Task to carry out
Only the text of the records belongs in the answer, copied exactly and without pictures.

Source records
○ ○ ○ ○ ○

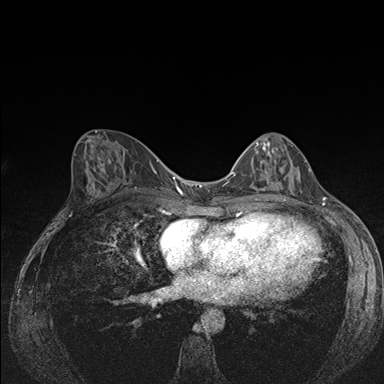
Breast MRI (dynamic contrast-enhanced), one axial slice. Position 74 of 176 along the scan axis. Dynamic contrast-enhanced series, time point 2 of 7 at this slice position (early post-contrast). 1.5 T. TE 1.5 ms, TR 4.2 ms. 1.1 mm slice thickness. 384 × 384 image matrix. Female patient.
Structures marked on this image (semi-automatic segmentation, software-assisted and operator-edited):
- enhancing-tissue mask used for the functional tumour volume (all voxels passing the contrast-enhancement thresholds inside the analysis volume; usually the tumour): bounding box (x1, y1, x2, y2) in pixels: (243, 141, 306, 191)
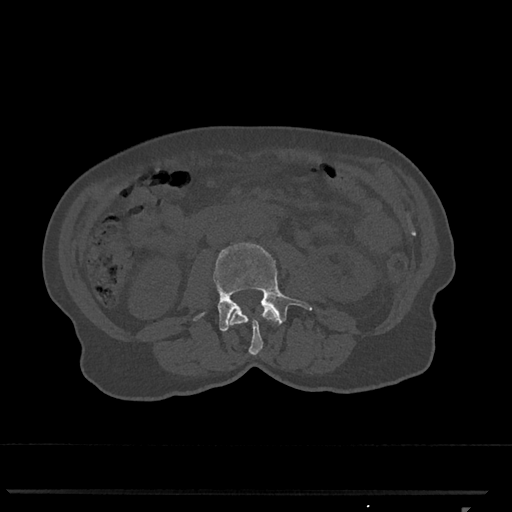
CT including the spine, one axial slice. Position 294 of 793 along the scan axis. Bone window (W 1800 / L 400 HU). 0.5 mm slice thickness. 512 × 512 image matrix, field of view 380 × 380 mm. Female patient, age 62 years. Case-level facts recorded for this patient, not image findings: primary cancer: renal.
Outlined on this slice (semi-automatically segmented with operator editing):
- L2 vertebra: bounding box (x1, y1, x2, y2) in pixels: (228, 306, 278, 355)
- L3 vertebra: (194, 242, 312, 331)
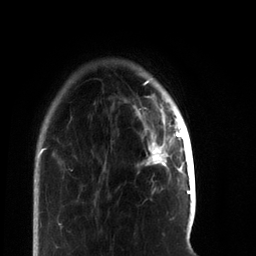
Breast MRI, one axial slice. Slice 14 of 66 in the series (ordered by position). Cropped to one breast. Dynamic contrast-enhanced series, time point 2 of 7 at this slice position (early post-contrast). 3 T. TE 2.2 ms, TR 5.7 ms. 2.4 mm slice thickness. 256 × 256 image matrix. Female patient.
Outlined on this slice (semi-automatic segmentation, software-assisted and operator-edited):
- enhancing-tissue mask used for the functional tumour volume (all voxels passing the contrast-enhancement thresholds inside the analysis volume; usually the tumour): bounding box [x1, y1, x2, y2] px = [138, 111, 181, 166]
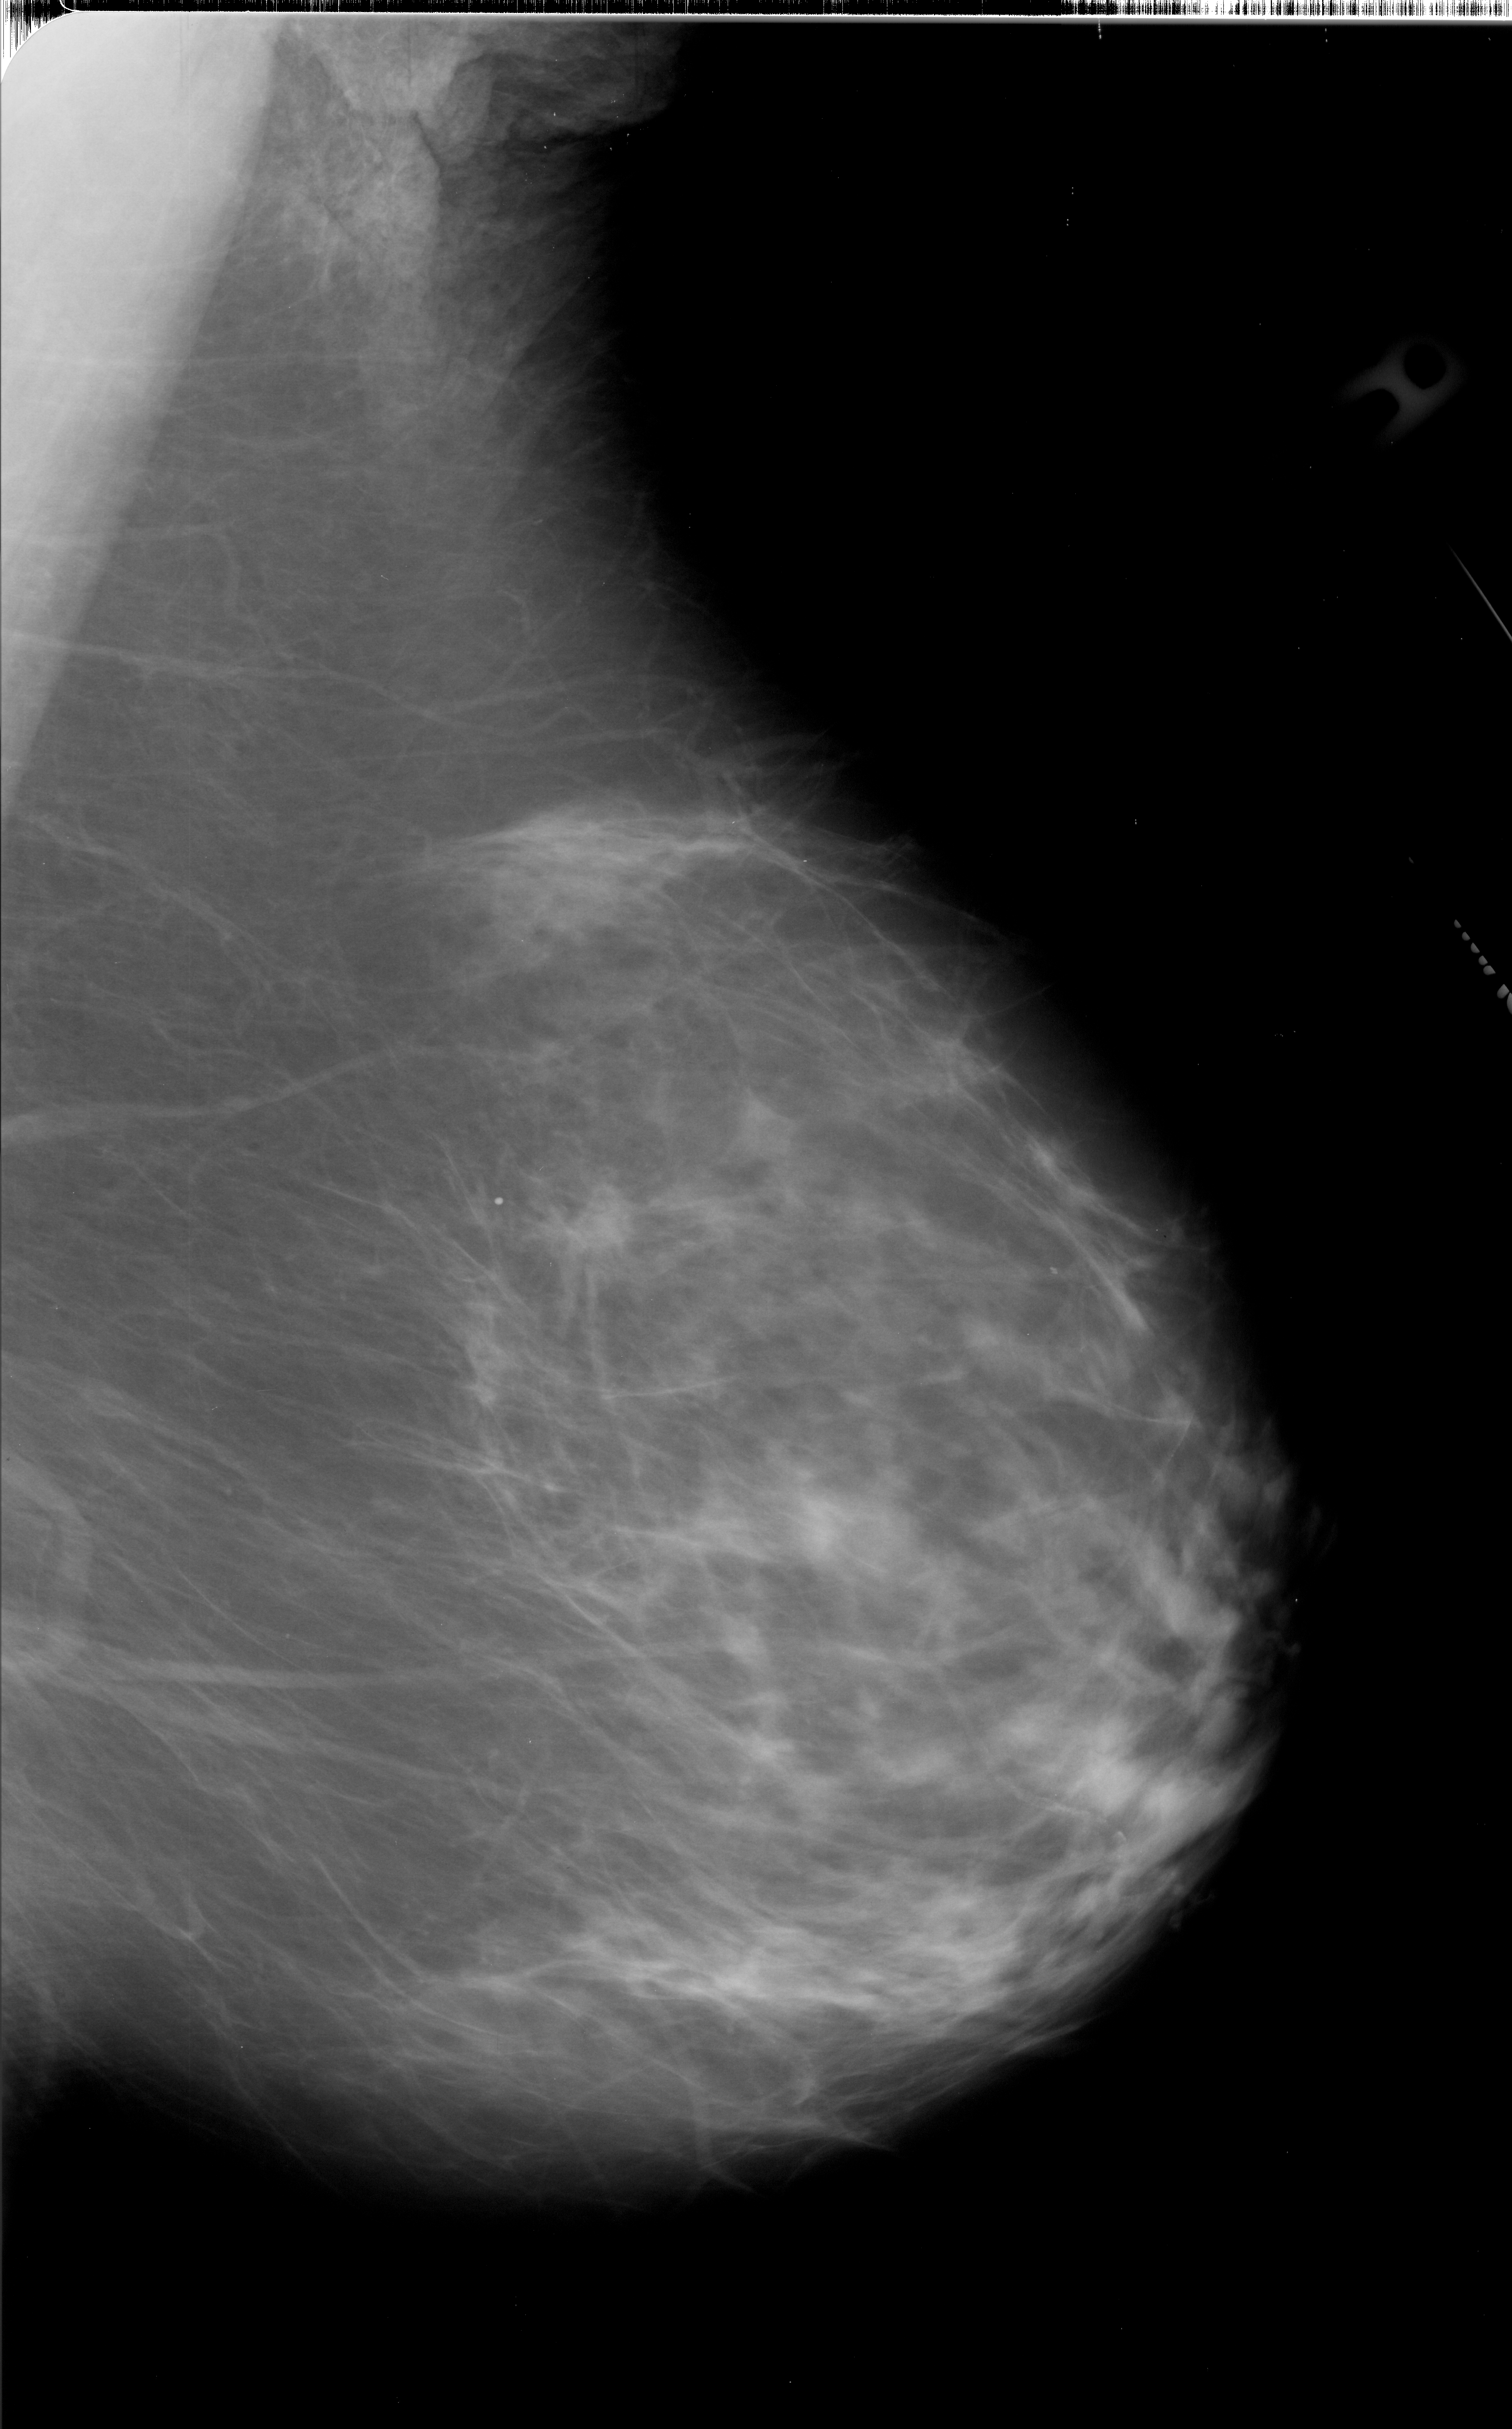
Scanned film-screen mammogram, right breast, mediolateral oblique (MLO) view, BI-RADS breast density category 2 (scale 1–4).
- Marked findings (only marked abnormalities are described; nothing is implied about the rest of the image): mass, shape irregular, margins spiculated; BI-RADS assessment category 5; pathology result (as recorded, not read from the image): malignant.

○ ○ ○ ○ ○

Problem solution
Breast MRI (dynamic contrast-enhanced), one axial slice. Position 74 of 176 along the scan axis. Dynamic contrast-enhanced series, time point 2 of 7 at this slice position (early post-contrast). 1.5 T. TE 1.5 ms, TR 4.2 ms. 1.1 mm slice thickness. 384 × 384 image matrix. Female patient.
Structures marked on this image (semi-automatic segmentation, software-assisted and operator-edited):
- enhancing-tissue mask used for the functional tumour volume (all voxels passing the contrast-enhancement thresholds inside the analysis volume; usually the tumour): bounding box (x1, y1, x2, y2) in pixels: (243, 141, 306, 191)
CT including the spine, one axial slice. Position 294 of 793 along the scan axis. Bone window (W 1800 / L 400 HU). 0.5 mm slice thickness. 512 × 512 image matrix, field of view 380 × 380 mm. Female patient, age 62 years. Case-level facts recorded for this patient, not image findings: primary cancer: renal.
Outlined on this slice (semi-automatically segmented with operator editing):
- L2 vertebra: bounding box (x1, y1, x2, y2) in pixels: (228, 306, 278, 355)
- L3 vertebra: (194, 242, 312, 331)
Breast MRI, one axial slice. Slice 14 of 66 in the series (ordered by position). Cropped to one breast. Dynamic contrast-enhanced series, time point 2 of 7 at this slice position (early post-contrast). 3 T. TE 2.2 ms, TR 5.7 ms. 2.4 mm slice thickness. 256 × 256 image matrix. Female patient.
Outlined on this slice (semi-automatic segmentation, software-assisted and operator-edited):
- enhancing-tissue mask used for the functional tumour volume (all voxels passing the contrast-enhancement thresholds inside the analysis volume; usually the tumour): bounding box [x1, y1, x2, y2] px = [138, 111, 181, 166]
Scanned film-screen mammogram, right breast, mediolateral oblique (MLO) view, BI-RADS breast density category 2 (scale 1–4).
- Marked findings (only marked abnormalities are described; nothing is implied about the rest of the image): mass, shape irregular, margins spiculated; BI-RADS assessment category 5; pathology result (as recorded, not read from the image): malignant.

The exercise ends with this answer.